Passage given:
If you identify SaaS as something your mother told you never to give her — think again. Software as a service, or SaaS, is software that’s accessed, managed, and used on the internet. It’s the present and future of software, and it requires a different type of selling.
SaaS stands for software as a service. It is a type of software hosted, secured, and managed by a single provider. It can be accessed online, easily customized, and is serviced and supported by the provider’s own product engineers and customer success team.
This guide will teach you the basics of SaaS sales. From commission to sales cycles, models, and metrics, you’ll learn the different ways of selling this unique software and what you can expect from the job.
Table of Contents
- What is SaaS?
- What is SaaS Sales?
- SaaS Sales Salary
- SaaS Sales Commission
- SaaS Sales Cycle
- SaaS Sales Models
- SaaS Sales Metrics
1. What is SaaS?
Remember the days of unwrapping CD-ROMs, uploading them to your computer, and only having access to that software from your computer? Those days are gone. SaaS is hosted, secured, and updated by an outside vendor.
This means SaaS often yields lower entry costs than traditional software, easier upgrades, and better integrations. What's left is a more advanced, user-friendly, and evolving product.
2. What is SaaS Sales?
SaaS sales is the process of selling web-based software to clients. Salespeople focus on acquiring new customers and upselling or retaining current clients.
Because SaaS is supported, maintained, and engineered by an external company, the price is usually high requiring a longer sales cycle and more touch points from Sales and Marketing before the customer is ready to buy.
Marketing nurtures each lead until they are "sales qualified." Then, a salesperson follows up with the prospect to gauge next steps. Just because a lead is sales qualified doesn't mean they're ready to buy — or ready for a demo.
SaaS salespeople must clearly communicate the benefits and features of their software. And it’s important to tailor each presentation to meet the needs of each prospect. Service and attention are key to getting the prospect to close, because SaaS reps are usually selling at a higher price.
Reps also must be well-versed in how the software works to demonstrate and troubleshoot the product during presentations.
Because SaaS can be so complex, it’s common to bring engineers, executives, or product marketers into some meetings to make a difficult sale. Knowing when to ask for help is another sign of a qualified SaaS rep.
3. SaaS Sales Salary
What is the Average SaaS Sales Rep's Salary?
The average base salary for a SaaS salesperson is $51,040. Commission is usually added to the base pay and awarded when a salesperson meets or exceeds quota. SaaS reps generally have a higher base pay than other salespeople because of the training, expertise, and high motivation they need to succeed.
Because it's necessary for SaaS reps to have a deep working knowledge of the software, product roadmap, and frequently asked questions, their base salary and commission is usually higher than reps in other verticals.
Here are three benchmark studies to illustrate the average salary for SaaS sales reps:
- In a recent study of more than 160,000 salaries, job aggregator Indeed calculated the national average base salary to be $64,379 for a SaaS account executive and $49,216 for an account representative.

Collected material:
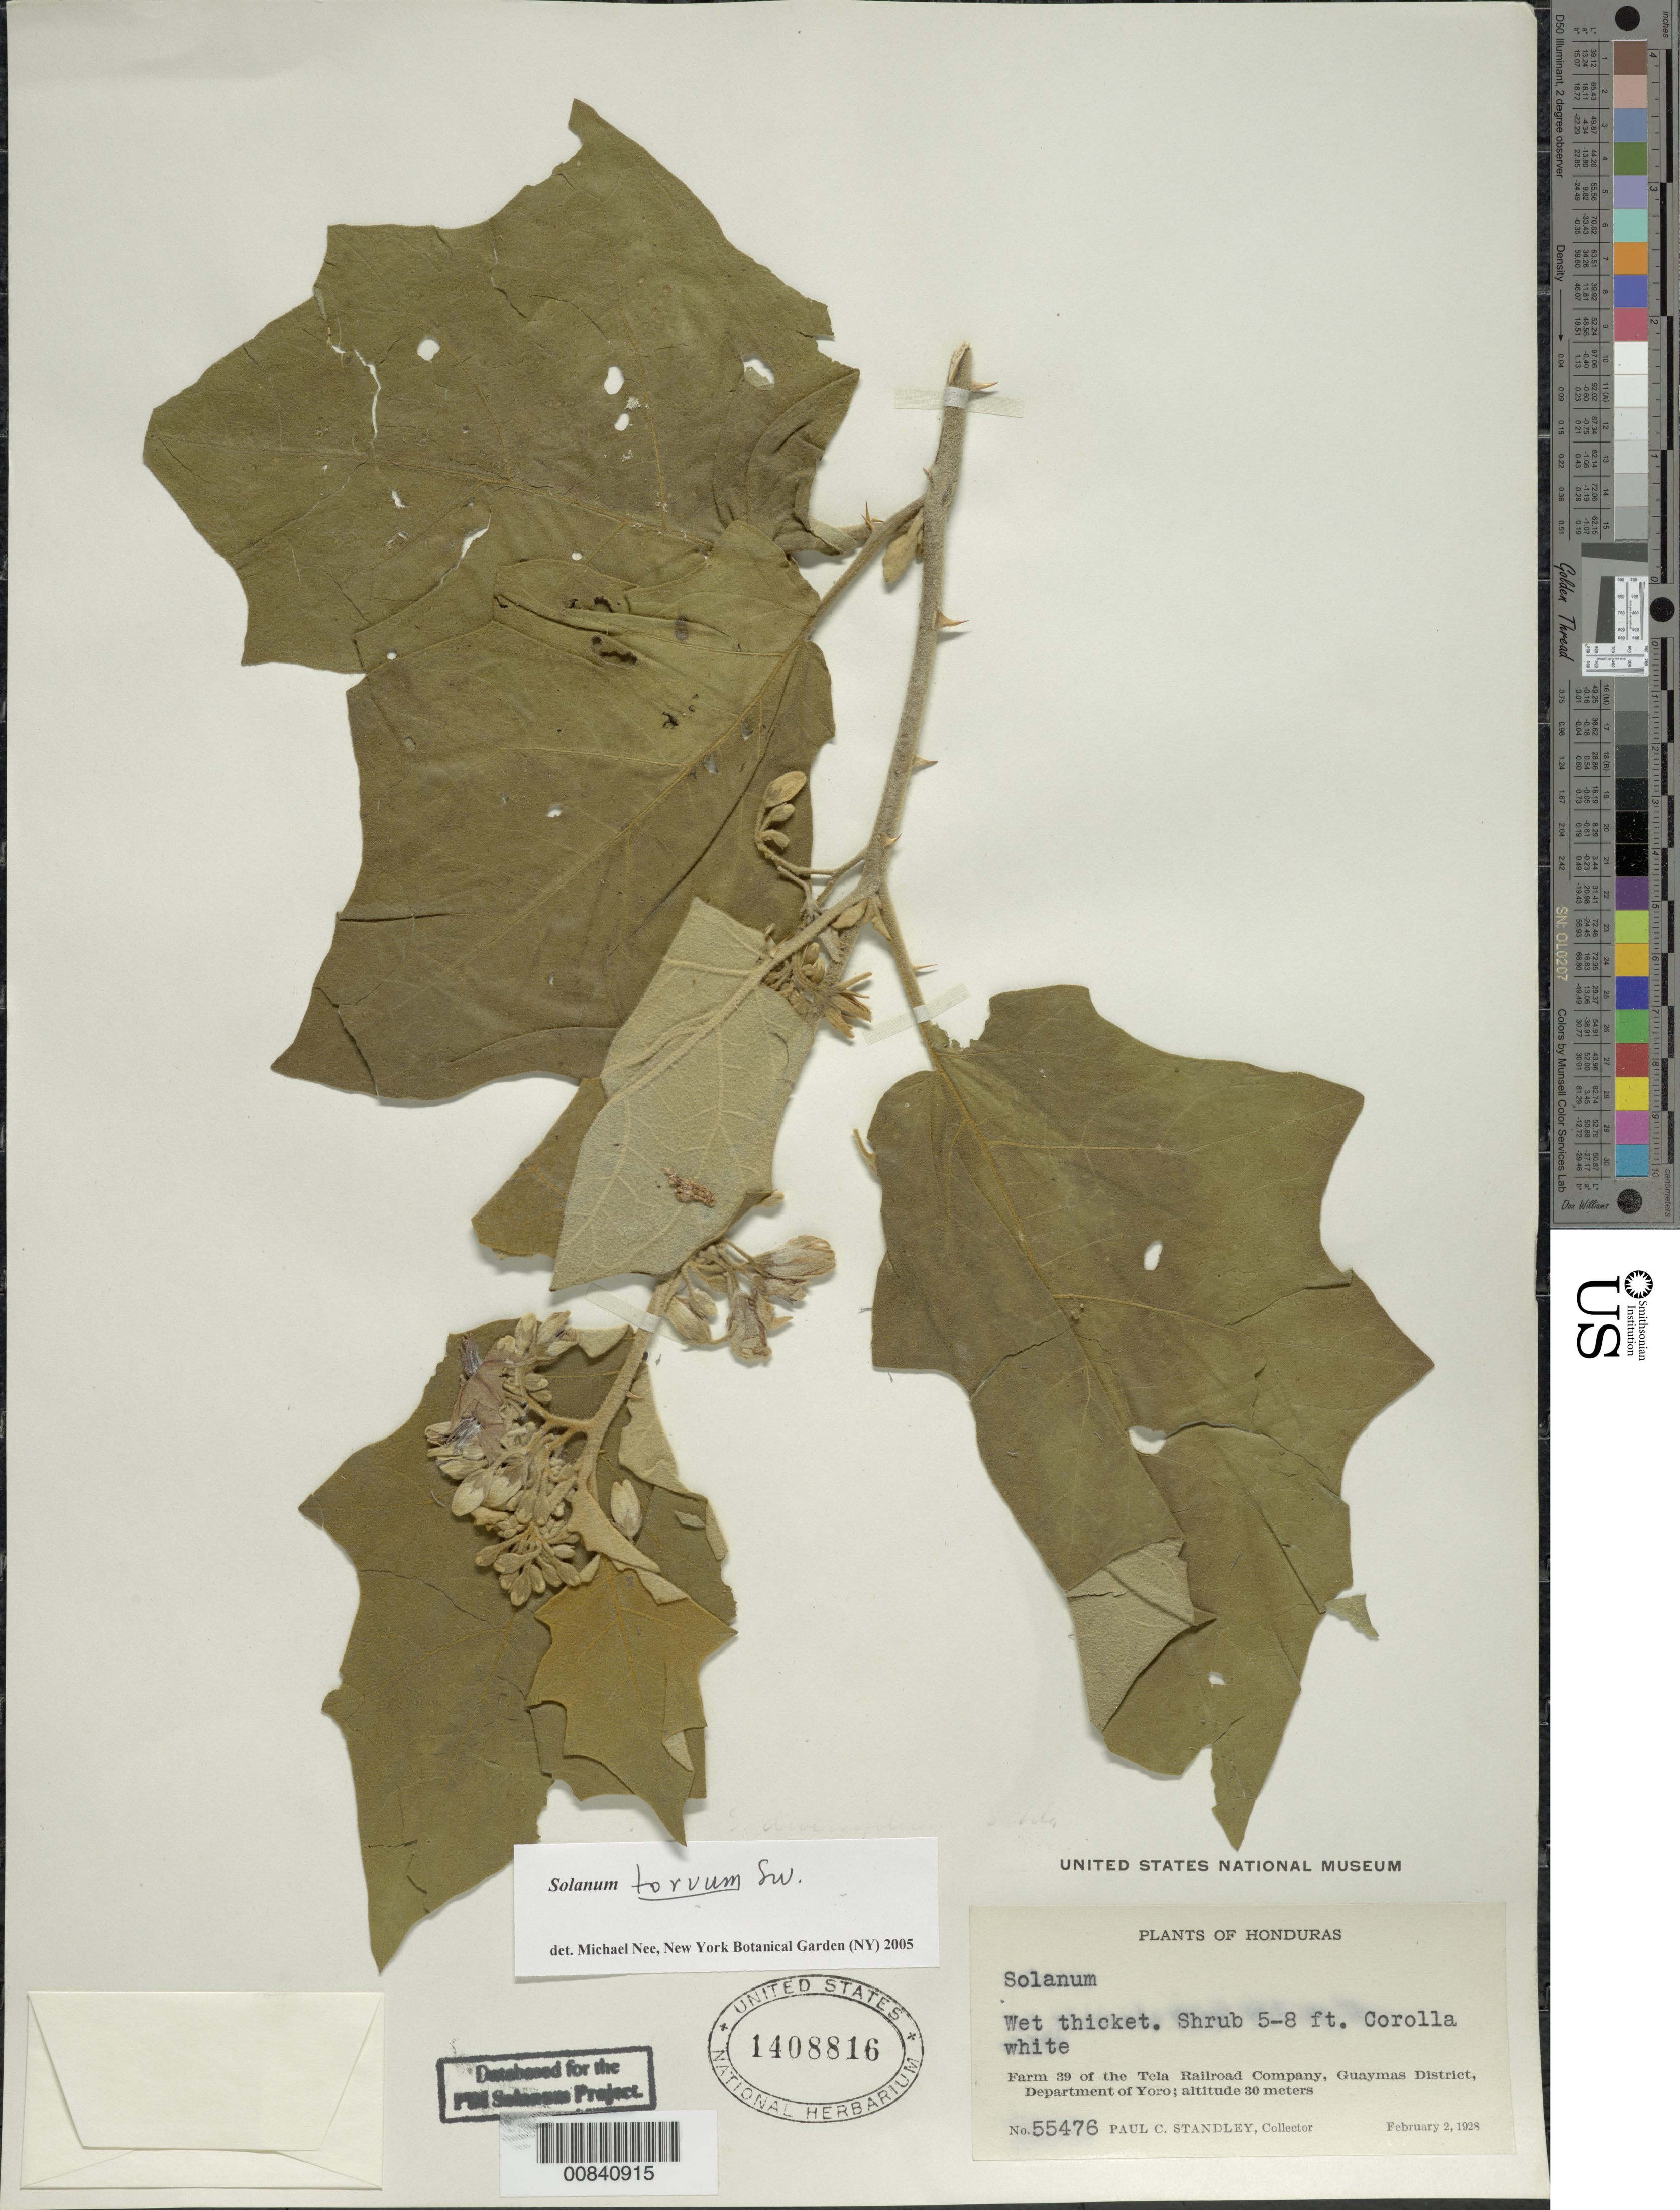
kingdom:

List of tasks:
1. According to the SaaS sales guide, what is the average base salary for a SaaS salesperson?
2. Pick up the SaaS sales guide right after its last sentence and carry it forward.

Task-by-task results:
1. $51,040.

2.
- Workplace hub Glassdoor calculated the average base salary for a SaaS specialist to be between $34,613 and $53,000.
- And The Bridge Group, an inside sales consulting firm, calculated the average base salary for a SaaS inside sales rep to be $60,000 — with on-target earnings of $118,000.
As with most sales jobs, commission is commonly added on top of the base salary and varies per individual compensation plans.
4. SaaS Sales Commission
SaaS commission, like other sales verticals, is paid when a rep closes new business or renews existing accounts. It’s awarded based on monthly recurring revenue (MRR) or annual contract value (ACV).
Some organizations wait for new clients to submit payment before awarding commission. This model is meant to avoid paying commission on a customer that churns quickly or reneges on their agreement.
The accelerator model of commission means for every dollar a rep brings in over goal, their commission rate increases by a percentage point (i.e., if a salesperson attains 115% of goal, their commission rate increases by 15%).
Other organizations tier their commission rates. In this model, the first tier of compensation covers 100-110% attainment, the second tier covers 110-125% attainment, and the third tier covers 125% attainment and beyond. For those salespeople hitting the third tier, the President’s Club is often offered as a prize.
Some compensation packages won't disburse commission until a rep brings in enough revenue to cover their base salary and the cost of their benefits.
Once they've closed enough business to cover their cost, however, these reps usually receive commission at rates more than double those of a normal model.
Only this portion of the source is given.